Instructions to follow: Please transcribe the lines below exactly, and leave every image behind.

*** Opening Records ***

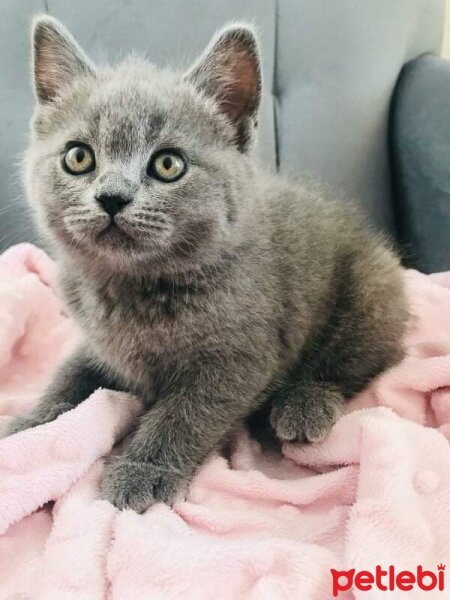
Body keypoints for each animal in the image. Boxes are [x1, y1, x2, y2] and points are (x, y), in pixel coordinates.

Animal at [6, 15, 408, 510]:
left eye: (168, 164)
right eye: (78, 156)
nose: (112, 197)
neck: (134, 286)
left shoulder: (239, 358)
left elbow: (184, 413)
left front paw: (144, 471)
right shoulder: (98, 345)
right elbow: (68, 375)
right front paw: (30, 425)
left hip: (372, 287)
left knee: (365, 357)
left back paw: (305, 402)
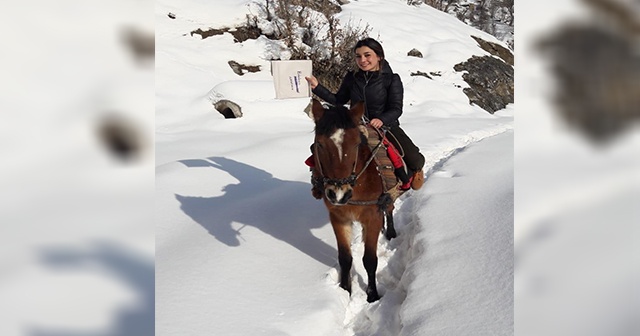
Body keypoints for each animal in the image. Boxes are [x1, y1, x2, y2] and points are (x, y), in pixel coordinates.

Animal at [310, 99, 396, 302]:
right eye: (319, 144)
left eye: (357, 143)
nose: (338, 194)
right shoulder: (339, 218)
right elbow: (345, 258)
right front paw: (345, 290)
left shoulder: (372, 218)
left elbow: (370, 260)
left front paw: (372, 295)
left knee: (389, 209)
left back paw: (390, 232)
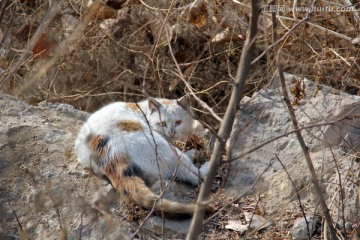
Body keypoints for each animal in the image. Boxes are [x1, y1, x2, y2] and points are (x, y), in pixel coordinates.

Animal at [74, 96, 214, 215]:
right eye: (163, 124)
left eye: (178, 122)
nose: (171, 133)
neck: (144, 111)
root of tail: (111, 155)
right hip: (164, 149)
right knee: (194, 176)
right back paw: (207, 164)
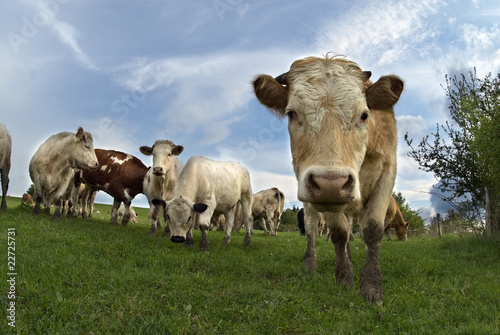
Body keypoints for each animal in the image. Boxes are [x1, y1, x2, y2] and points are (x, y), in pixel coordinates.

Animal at [254, 55, 402, 308]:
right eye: (291, 113)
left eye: (364, 115)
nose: (331, 182)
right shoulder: (325, 197)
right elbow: (339, 233)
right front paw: (344, 278)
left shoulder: (387, 171)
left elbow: (372, 231)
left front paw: (371, 288)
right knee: (313, 228)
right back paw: (310, 263)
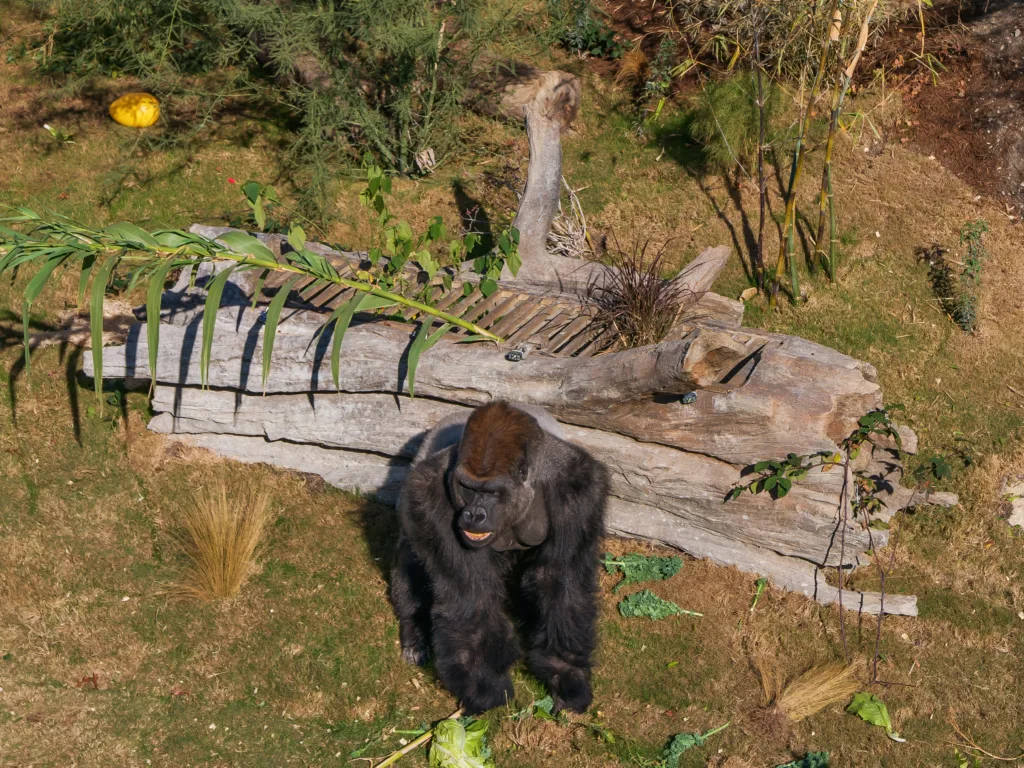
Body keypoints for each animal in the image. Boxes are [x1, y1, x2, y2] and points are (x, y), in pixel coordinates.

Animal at [390, 401, 609, 716]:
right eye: (468, 488)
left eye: (492, 492)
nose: (473, 515)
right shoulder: (426, 492)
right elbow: (470, 597)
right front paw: (484, 686)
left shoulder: (580, 487)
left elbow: (560, 580)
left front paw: (565, 671)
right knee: (410, 556)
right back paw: (413, 632)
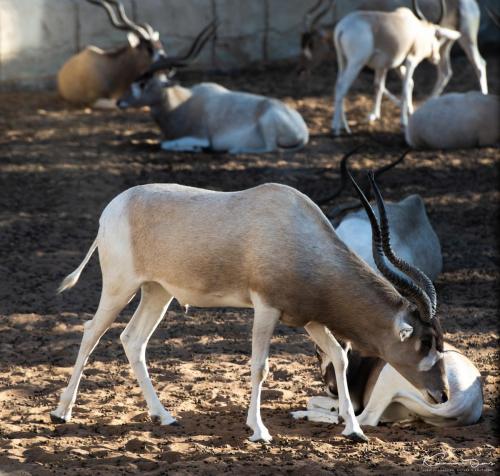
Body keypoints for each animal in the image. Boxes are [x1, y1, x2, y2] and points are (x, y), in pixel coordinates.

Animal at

*** Closing Records ***

Written response:
Body keypoints for each animal in the image. Boxes are [x1, y1, x2, y2] and points are (x, y), in pixel coordinates.

Animal at [6, 15, 408, 510]:
left eye: (168, 164)
right eye: (78, 156)
nose: (112, 197)
neck: (134, 286)
left shoulder: (239, 358)
left elbow: (184, 413)
left front paw: (144, 471)
right shoulder: (98, 345)
right elbow: (68, 375)
right front paw: (30, 425)
left hip: (372, 287)
left knee: (365, 357)
left back paw: (305, 402)
Body keypoints for each animal in the image. Boxes are [x1, y1, x2, y2] and points are (x, y), in pixel coordinates.

Animal at [310, 99, 396, 302]:
right eye: (319, 144)
left eye: (357, 143)
nose: (338, 194)
right shoulder: (339, 218)
right elbow: (345, 258)
right front paw: (345, 290)
left shoulder: (372, 218)
left elbow: (370, 260)
left front paw: (372, 295)
left knee: (389, 209)
left back paw: (390, 232)
Body keypoints for each animal in the image. Boxes are [x1, y1, x2, y2] and points are (x, y), in pixel coordinates.

Animal at [74, 96, 214, 215]:
right eye: (163, 124)
left eye: (178, 122)
nose: (171, 133)
neck: (144, 111)
root of tail: (111, 155)
right hip: (164, 149)
right knee: (194, 176)
right back paw: (207, 164)
Body keypoints for each animal in the image. Boxes are [x1, y1, x2, y2] and points are (x, y), in pixel coordinates.

Animal at [254, 55, 402, 308]:
right eye: (291, 113)
left eye: (364, 115)
nose: (331, 182)
right shoulder: (325, 197)
right elbow: (339, 233)
right front paw: (344, 278)
left shoulder: (387, 171)
left elbow: (372, 231)
left front paw: (371, 288)
right knee: (313, 228)
right back paw: (310, 263)
Body keypoints for each animal in the image. Boxes are [x1, y1, x2, y2] and points are (x, y), in pixel coordinates.

Animal at [390, 401, 609, 716]:
right eye: (468, 488)
left eye: (492, 492)
nose: (473, 515)
right shoulder: (426, 492)
right elbow: (470, 597)
right front paw: (484, 686)
left shoulder: (580, 487)
left elbow: (560, 580)
left front paw: (565, 671)
right knee: (410, 556)
right back paw: (413, 632)
Body keypoints for each animal in the image. Boxes are [x1, y1, x2, y2] and points are (x, y), in pixel coordinates.

Animal at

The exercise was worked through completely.